The release of No Time to Die marks the end of Daniel Craig’s run as James Bond.  Since embarking on this role in 2006 for Casino Royale, critics have hailed his movie’s more realistic take on Ian Fleming’s famous spy.1  And with blonde hair and a head the size and shape of a medicine ball and matching visage, Craig was certainly a visual departure from his predecessors.  It is only fitting then that his finale comes in a film where the reality of our rulers’ failed planning and violent intervention that begets more violent intervention are on full display.

The plot of No Time to Die, such as it is in a movie where an explanation of key characters’ motivations or funding sources did not make the final cut, involves Bond trying to prevent the usage of Project Heracles which can target and kill specific people based on their DNA.  The rub is that he is attempting to destroy a weapon that M sanctioned the development of only to have it stolen from MI6 by SPECTRE who in turn have it purloined from them by the film’s uber-villain, Lyutsifer Safin.  When Bond confronts his boss about such an error in judgment, M resorts to pleas of patriotism and protecting the masses to rationalize greenlighting Project Heracles, arguments that fail to impress his best state-hired assassin.

It is in this scene that the film presents the audience with some semblance of reality.  We have the leader of a tax-funded organization lacking the foresight to see that creating something as powerful and dangerous as Project Heracles might not go as well as planned.  Bond’s incredulity is almost Hayekian in that it brings into focus the inability of state functionaries, no matter how well informed, to create plans that achieve the ends they desire.  Of course the dictates of plot require that Bond’s misgivings do not change him and he sets out to violently undo his employer’s mistake, actions in keeping with Mises’s statement that, ‘If the government will not set things right again by desisting from its interference…then it must follow up the first (intervention) with others’.2

While Hayek was writing about a different form of central planning and Mises’s above quote concerns price controls, their insights apply to more violent forms of state intervention.  Perhaps it is telling that both men served as officers in the Austro-Hungarian army during the First World War,3  an event that is almost a case study in how those that rule over us, those with the most information, can get it very wrong.  For instance, some in July 1914, including the Kaiser and Tsar, had a premonition of the disaster their actions would bring and yet they plunged into the abyss anyway.  These choices were all the more unconscionable for the statesmen of Russia, who, only nine years previous, had experienced a disastrous military defeat followed by revolution.  In 1917, the second coming of each was far worse. 

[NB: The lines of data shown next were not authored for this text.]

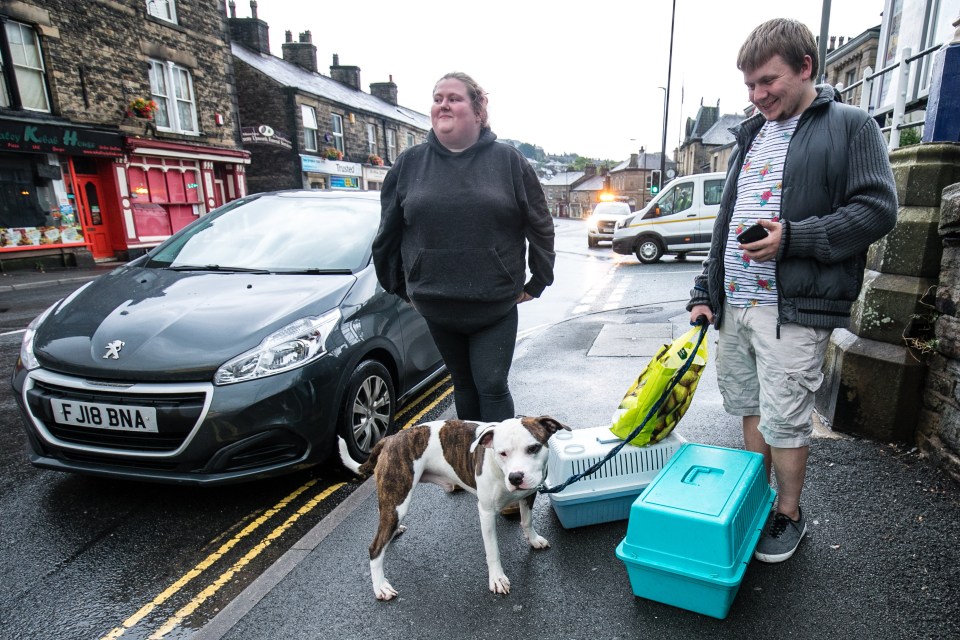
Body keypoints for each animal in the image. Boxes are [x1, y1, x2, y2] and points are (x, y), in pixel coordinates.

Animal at [336, 416, 568, 600]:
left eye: (533, 448)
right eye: (502, 453)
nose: (516, 477)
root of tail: (390, 438)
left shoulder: (528, 495)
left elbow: (527, 520)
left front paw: (534, 539)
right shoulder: (486, 512)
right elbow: (493, 550)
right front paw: (497, 578)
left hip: (392, 501)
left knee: (383, 518)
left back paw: (395, 531)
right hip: (399, 496)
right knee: (375, 547)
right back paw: (380, 587)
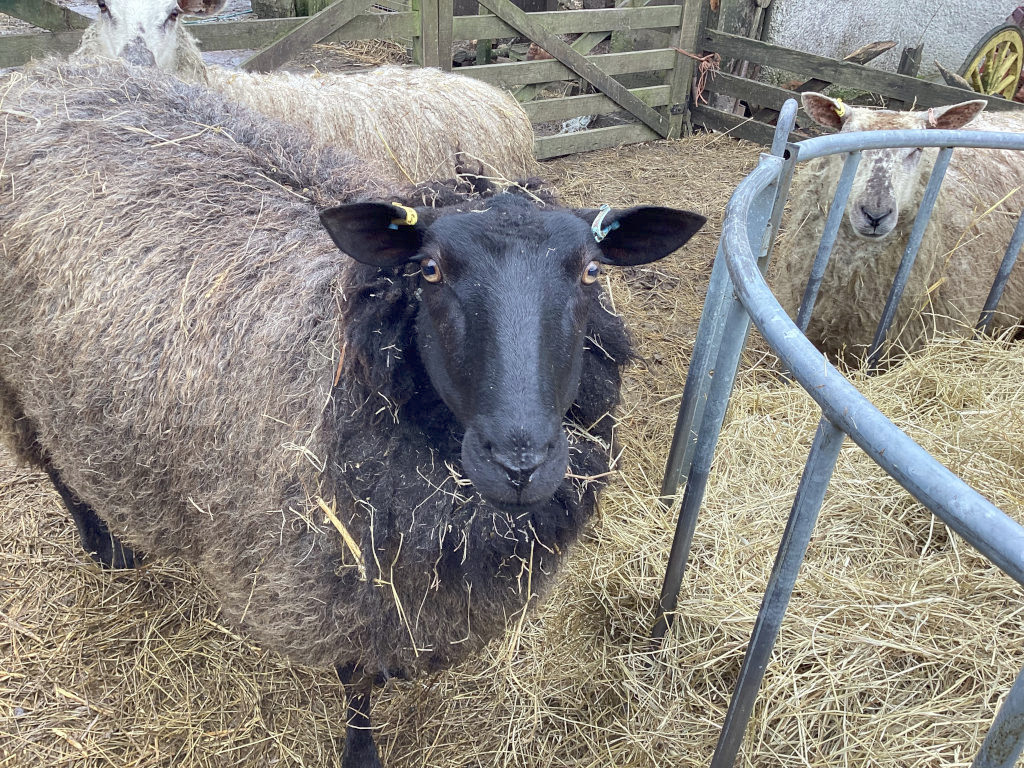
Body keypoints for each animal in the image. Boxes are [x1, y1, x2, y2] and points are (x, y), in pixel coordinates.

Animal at [0, 58, 705, 767]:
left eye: (592, 271)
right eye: (427, 270)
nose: (520, 461)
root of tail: (45, 76)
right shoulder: (339, 582)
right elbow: (357, 678)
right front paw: (360, 750)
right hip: (21, 382)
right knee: (54, 464)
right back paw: (105, 545)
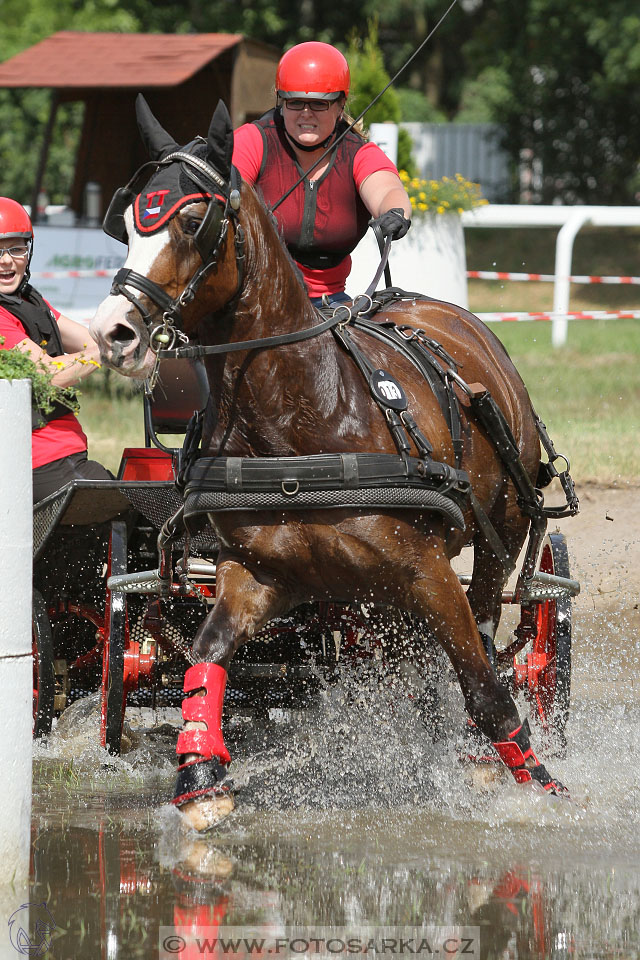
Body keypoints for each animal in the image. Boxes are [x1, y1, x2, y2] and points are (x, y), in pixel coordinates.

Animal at [90, 99, 568, 832]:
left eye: (193, 221)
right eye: (129, 221)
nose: (113, 330)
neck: (300, 418)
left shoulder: (426, 572)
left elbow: (484, 685)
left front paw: (542, 784)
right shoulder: (259, 574)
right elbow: (207, 653)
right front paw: (200, 775)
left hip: (502, 532)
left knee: (490, 630)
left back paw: (488, 753)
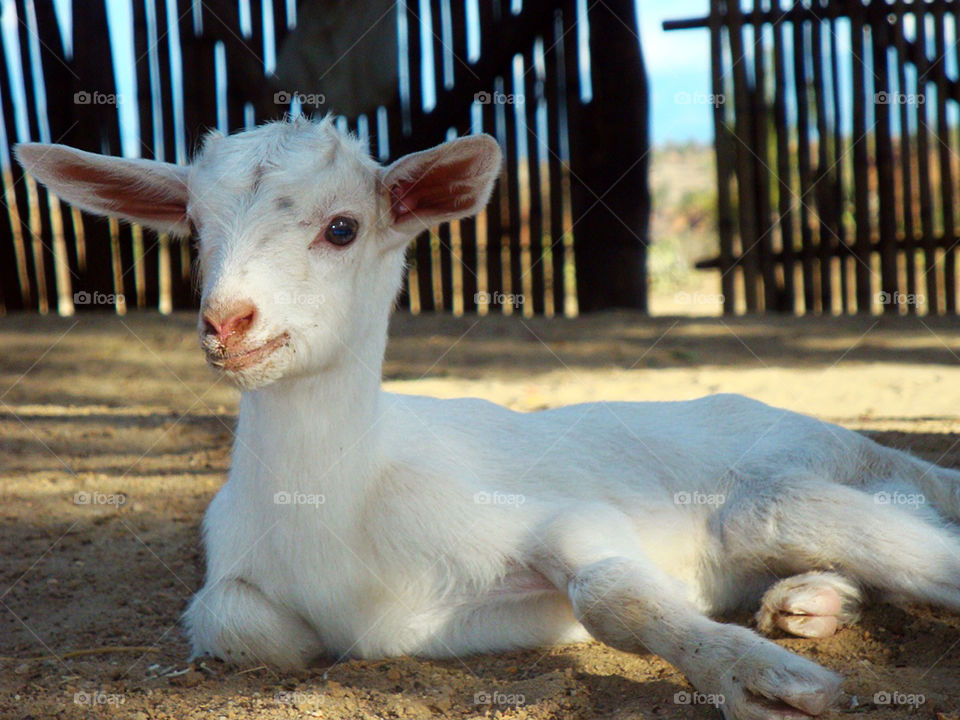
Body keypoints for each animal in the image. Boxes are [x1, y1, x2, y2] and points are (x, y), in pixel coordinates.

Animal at [15, 116, 960, 720]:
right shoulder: (238, 593)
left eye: (342, 228)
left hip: (807, 483)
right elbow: (233, 624)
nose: (228, 322)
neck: (340, 509)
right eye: (191, 227)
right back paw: (809, 602)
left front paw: (759, 683)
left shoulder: (553, 514)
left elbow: (612, 592)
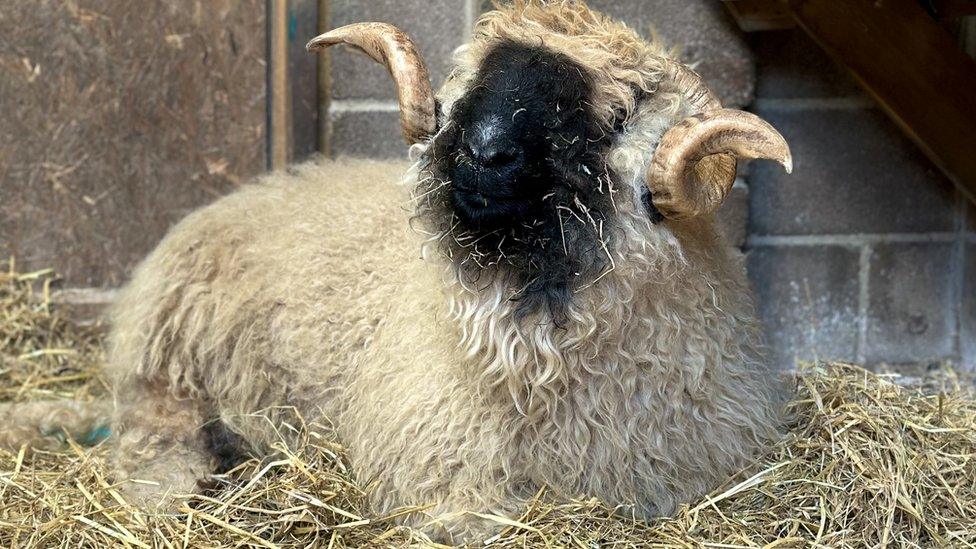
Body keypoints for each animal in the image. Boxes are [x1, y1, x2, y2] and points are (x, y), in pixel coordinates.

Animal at [1, 0, 792, 540]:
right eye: (476, 78)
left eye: (620, 113)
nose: (483, 152)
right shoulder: (442, 479)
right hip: (166, 366)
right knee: (146, 445)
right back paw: (192, 484)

This example of Russia or the Americans’ hurried exit from Afghanistan calling to mind an ignominious flight from Saigon lend themselves to the cliché that history repeats itself.  Or, as Marx referred to Napoleon and his less illustrious nephew, ‘world-historic facts and personages appear…twice…the first time as tragedy, the second time as farce’.4   But history repeats itself only insofar as people make similar mistakes because they are prone to age-old vices like a lust for power, myopia, or the vanity that they can control things they most certainly cannot.  At the individual level, the problems these shortcomings create remain localized.  When present in state functionaries, those that would perfect the world with their intentions, they lead to theft, the upending of the social order, gulags and killing fields; all historical events brought about by an iniquity and ineptness that Hayek and Mises witnessed firsthand.

In the penultimate scene of No Time to Die, the state-sponsored murderers from MI6 drink expensive liquor in a lavish office, all of it funded by the taxpayers their acts have nearly destroyed.  Then they depart to carry on their interventions elsewhere in the world, seemingly having learned nothing and reminding the viewer of the CIA agents at the end of the Coen brothers’ superior film, Burn After Reading.  ‘I guess we learned not to do it again’, one of the agents says, although he admits to having no clue what they did the first time around.  Such comments are farcical enough on the silver screen.  In real life, they are only too tragic.